For the past two centuries Westerners have been the avant-garde of liberty and social freedom, but at the same time they are also the slaves of their benefits. Iran has no option but to have a global relationship with the West. A strong relationship with Israel will benefit Iran in two ways. On the one hand Israel is a clear symbol of the West, with high ability, and on the other hand is full of warm Eastern mentality. In addition Israel has a deep historical and cultural affiliation with Iran. To cement this future wide-ranging relationship, we propose:
• A new bilateral legal system in both countries, based on solidarity, ancient historical friendship and a productive global relationship (political, economic, social, cultural, military, security), and answering the requirements of the 21st century; • Developing university-standard visits and research, educational exchanges, bilateral scholarships at different levels, according to the priorities and requirements of both countries; • Increased collaboration in journalism and the mass media, including regular organized meetings; • Bilateral development of artistic, sport, tourist and other social events. The holding of seminars, conferences and exhibitions in the spheres of culture, industry and agriculture and inventions, with the aim of improving the knowledge of the nations about each other; • Development of marketing on both sides for commerce and trade in the private and public sectors. Minimizing the bureaucratic complications and maximizing the facilities in customs, taxes, insurance and transport; • Consolidating cooperation between Iran and Israel in the areas of police, army and security, including mutual research and exchanges in this area.
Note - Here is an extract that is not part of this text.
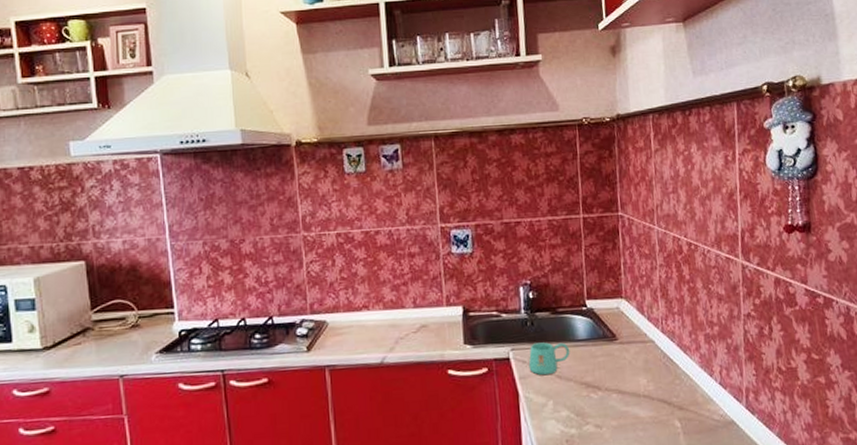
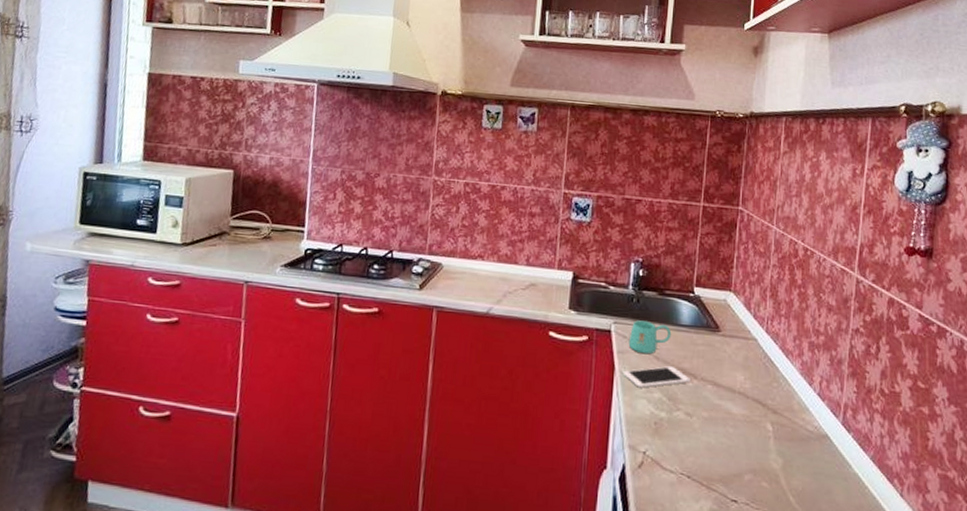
cell phone: none [527,383,595,409] -> present [622,366,691,388]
Both nations, the Iranians in particular, have never been so aware as they are today of the positive and beneficial consequences of their close relationship and historic friendship, but there are still many who must be made aware of it. Experience has shown that the Israeli army is one of the best in the world in the conventional battlefield, but what can this powerful army do against groups of invisible terrorists? The Iranians might be able to provide a suitable and tangible answer to this question.
Dr. Daniel Dana was born in 1945 in Tehran into a Shi’ite family. He was sentenced to death in absentia for his anti-Islamic Republic activities, but returned to Iran in 1986. In 1989 he left Iran and converted to Christianity. Among his literary works are a study of Shi’ite theology, a history of the Baha’is in Iran, and a history of the Shirazi Jewish community. He travels widely promoting the message of Israel and Zionism.